- _Exercise requirements_:
If a record holds a picture, drop the picture and return the rest of the record word for word.

- _Input data_:
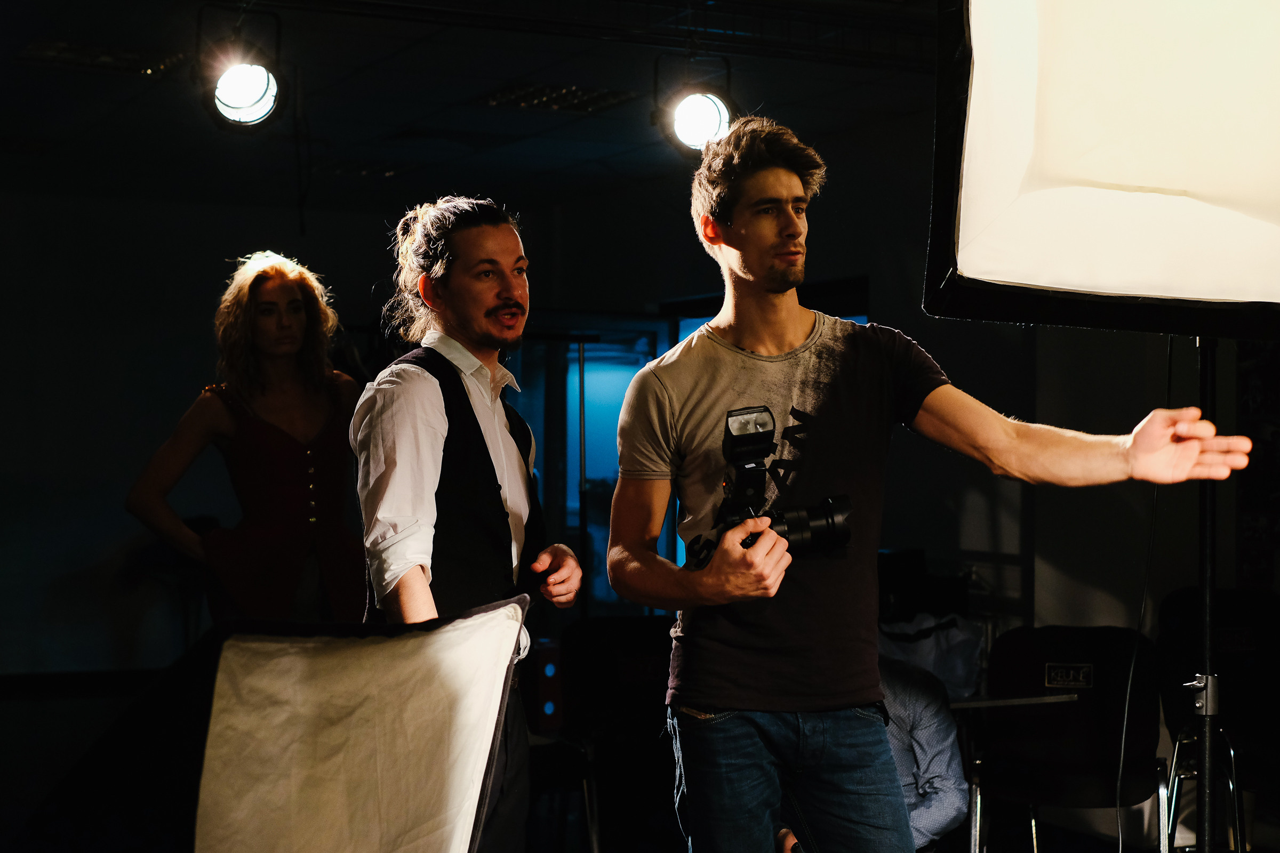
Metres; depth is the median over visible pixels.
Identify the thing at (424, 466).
man
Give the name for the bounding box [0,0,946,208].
ceiling
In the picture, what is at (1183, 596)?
chair
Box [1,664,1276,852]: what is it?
floor
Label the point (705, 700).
man
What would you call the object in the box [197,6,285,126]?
stage light
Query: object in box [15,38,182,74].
ceiling vent
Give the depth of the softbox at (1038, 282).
3.24 m
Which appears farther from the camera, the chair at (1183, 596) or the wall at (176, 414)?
the wall at (176, 414)
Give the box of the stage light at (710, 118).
[652,51,737,155]
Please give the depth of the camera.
3.17 m
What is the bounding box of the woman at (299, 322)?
[123,250,366,628]
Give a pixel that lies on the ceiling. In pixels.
(788, 100)
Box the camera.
[682,403,857,570]
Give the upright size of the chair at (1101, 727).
0.860 m
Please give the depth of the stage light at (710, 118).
6.35 m
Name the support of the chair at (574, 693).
on the floor at (1105, 844)
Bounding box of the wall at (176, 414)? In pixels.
[2,124,1238,689]
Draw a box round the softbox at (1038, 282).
[920,0,1279,338]
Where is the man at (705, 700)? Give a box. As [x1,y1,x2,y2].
[600,113,1255,852]
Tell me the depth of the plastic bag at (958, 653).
6.04 m
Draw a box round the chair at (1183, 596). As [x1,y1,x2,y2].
[1152,581,1279,852]
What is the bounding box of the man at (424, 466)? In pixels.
[349,196,585,852]
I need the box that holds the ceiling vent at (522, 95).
[471,81,637,114]
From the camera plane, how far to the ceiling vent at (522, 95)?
7.87 m
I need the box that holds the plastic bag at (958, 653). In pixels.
[875,611,986,700]
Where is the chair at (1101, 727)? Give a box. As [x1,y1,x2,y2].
[970,625,1166,852]
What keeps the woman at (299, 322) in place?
on the floor at (1105, 844)
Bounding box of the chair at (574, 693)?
[550,613,674,852]

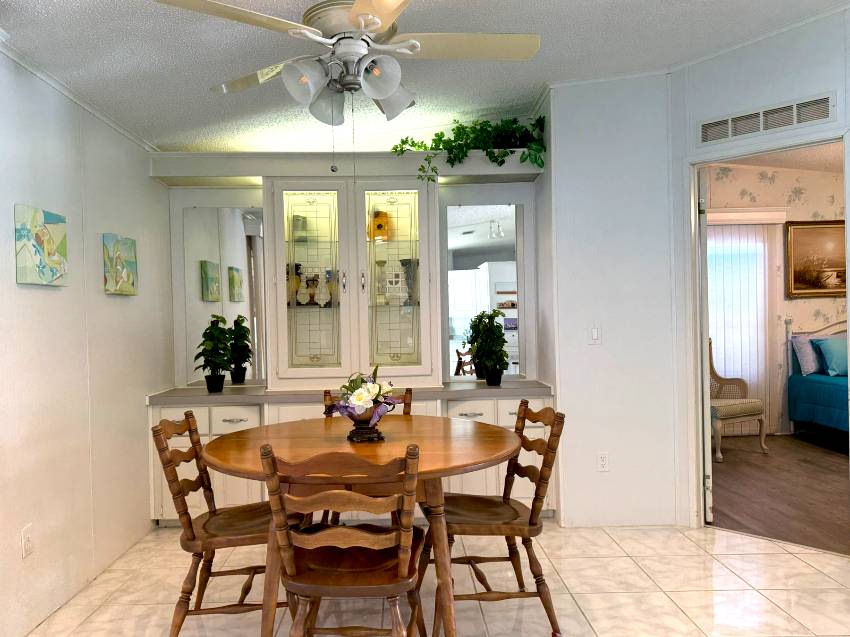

- _Reply_:
Metres; depth is the median over visible pixels.
Identify the thing at (424, 466).
man
Give the name for the bounding box [0,0,946,208].
ceiling
In the picture, what is at (1183, 596)?
chair
Box [1,664,1276,852]: what is it?
floor
Label the point (705, 700).
man
What would you call the object in the box [197,6,285,126]?
stage light
Query: object in box [15,38,182,74].
ceiling vent
Give the depth of the softbox at (1038, 282).
3.24 m
Which appears farther from the camera, the chair at (1183, 596) or the wall at (176, 414)?
the wall at (176, 414)
Give the box of the stage light at (710, 118).
[652,51,737,155]
Please give the depth of the camera.
3.17 m
What is the bounding box of the woman at (299, 322)?
[123,250,366,628]
Give a pixel that lies on the ceiling. In pixels.
(788, 100)
Box the camera.
[682,403,857,570]
Give the upright size of the chair at (1101, 727).
0.860 m
Please give the depth of the stage light at (710, 118).
6.35 m
Name the support of the chair at (574, 693).
on the floor at (1105, 844)
Bounding box of the wall at (176, 414)? In pixels.
[2,124,1238,689]
Draw a box round the softbox at (1038, 282).
[920,0,1279,338]
Where is the man at (705, 700)? Give a box. As [x1,y1,x2,y2].
[600,113,1255,852]
Tell me the depth of the plastic bag at (958, 653).
6.04 m
Draw a box round the chair at (1183, 596). As [x1,y1,x2,y2].
[1152,581,1279,852]
What is the bounding box of the man at (424, 466)? In pixels.
[349,196,585,852]
I need the box that holds the ceiling vent at (522, 95).
[471,81,637,114]
From the camera plane, how far to the ceiling vent at (522, 95)?
7.87 m
I need the box that holds the plastic bag at (958, 653). In pixels.
[875,611,986,700]
Where is the chair at (1101, 727)? Give a box. As [x1,y1,x2,y2].
[970,625,1166,852]
What keeps the woman at (299, 322) in place?
on the floor at (1105, 844)
Bounding box of the chair at (574, 693)?
[550,613,674,852]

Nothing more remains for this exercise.